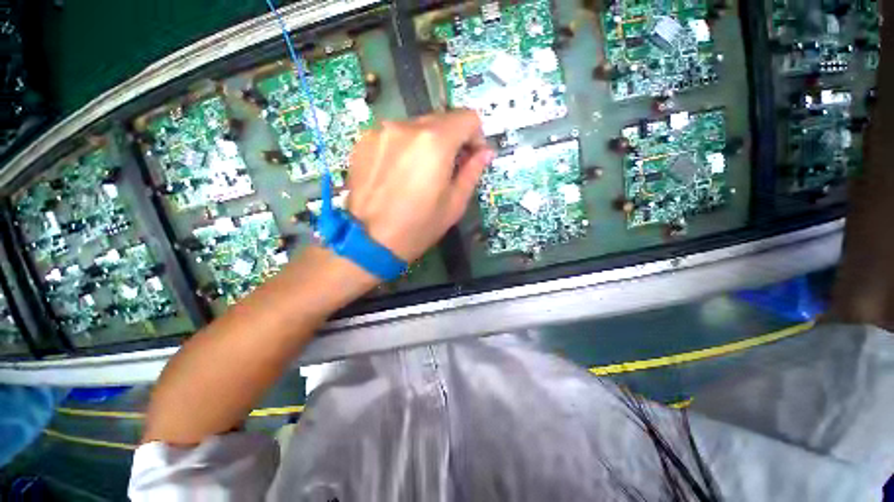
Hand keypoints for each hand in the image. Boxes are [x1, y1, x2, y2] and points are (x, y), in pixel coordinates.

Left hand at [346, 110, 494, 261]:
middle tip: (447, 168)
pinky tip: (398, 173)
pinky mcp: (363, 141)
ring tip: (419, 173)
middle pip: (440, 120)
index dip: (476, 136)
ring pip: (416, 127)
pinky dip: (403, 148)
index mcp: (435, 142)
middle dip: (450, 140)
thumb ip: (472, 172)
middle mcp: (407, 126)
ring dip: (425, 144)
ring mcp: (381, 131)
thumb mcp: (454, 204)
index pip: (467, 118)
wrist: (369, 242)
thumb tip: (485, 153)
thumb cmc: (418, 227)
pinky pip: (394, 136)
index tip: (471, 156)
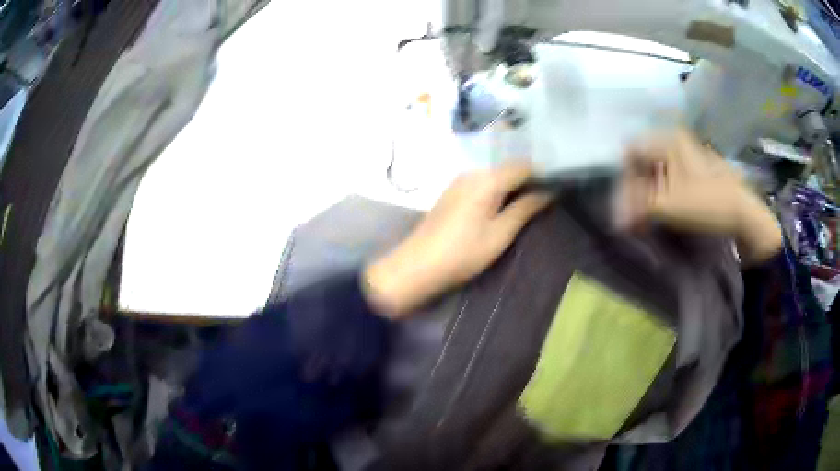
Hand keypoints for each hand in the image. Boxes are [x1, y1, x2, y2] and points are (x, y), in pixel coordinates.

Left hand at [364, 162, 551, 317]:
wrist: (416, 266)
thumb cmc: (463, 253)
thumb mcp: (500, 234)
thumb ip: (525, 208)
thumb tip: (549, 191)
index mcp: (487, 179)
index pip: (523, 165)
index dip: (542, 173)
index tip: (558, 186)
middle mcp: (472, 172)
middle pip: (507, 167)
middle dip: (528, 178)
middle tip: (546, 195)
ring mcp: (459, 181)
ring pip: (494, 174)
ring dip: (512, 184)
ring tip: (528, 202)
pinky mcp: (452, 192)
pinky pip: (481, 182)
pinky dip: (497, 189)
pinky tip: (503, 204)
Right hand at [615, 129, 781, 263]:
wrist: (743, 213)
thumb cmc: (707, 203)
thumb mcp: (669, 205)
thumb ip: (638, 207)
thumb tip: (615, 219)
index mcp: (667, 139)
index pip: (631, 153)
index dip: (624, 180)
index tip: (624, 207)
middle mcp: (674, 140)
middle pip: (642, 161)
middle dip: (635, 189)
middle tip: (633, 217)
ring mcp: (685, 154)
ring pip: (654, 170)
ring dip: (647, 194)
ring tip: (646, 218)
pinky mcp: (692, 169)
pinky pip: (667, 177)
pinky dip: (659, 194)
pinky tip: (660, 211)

**Exercise requirements:**
Omit the pictures. Print, word for word, the lines from the beginning of the entries above through the line that holds "pinky pip: (481, 182)".

**Response:**
Hand keypoints for each hand in the image. Boxes are [x1, y1, x2, y2] and points are (x, y), in pixel coordinates.

Left hand at [346, 110, 494, 261]:
middle tip: (447, 168)
pinky tip: (398, 173)
pinky mcp: (363, 141)
ring tip: (419, 173)
middle pip: (440, 120)
index dip: (476, 136)
ring pip: (416, 127)
pinky dip: (403, 148)
index mcp: (435, 142)
middle dip: (450, 140)
thumb ip: (472, 172)
middle mcp: (407, 126)
ring dip: (425, 144)
ring mcp: (381, 131)
thumb mcp: (454, 204)
index pip: (467, 118)
wrist: (369, 242)
thumb tip: (485, 153)
thumb cmc: (418, 227)
pinky pip: (394, 136)
index tip: (471, 156)
Hand keypoints for each hand in the image. Boxes are [x1, y1, x2, y2] and points are (x, y), in pixel coordinates.

Left hand at [364, 162, 551, 317]:
wrist: (416, 266)
thumb cmc: (463, 253)
thumb mcp: (500, 234)
thumb ip: (525, 208)
thumb tip: (549, 191)
index mcp: (487, 179)
index pip: (523, 165)
index dip: (542, 173)
index tip: (558, 186)
middle mcp: (472, 172)
middle pip: (507, 167)
middle dip: (528, 178)
middle tip: (546, 195)
ring mcp: (459, 181)
ring pip: (494, 174)
ring dip: (512, 184)
ring tip: (528, 202)
pinky mcp: (452, 192)
pinky pip: (481, 182)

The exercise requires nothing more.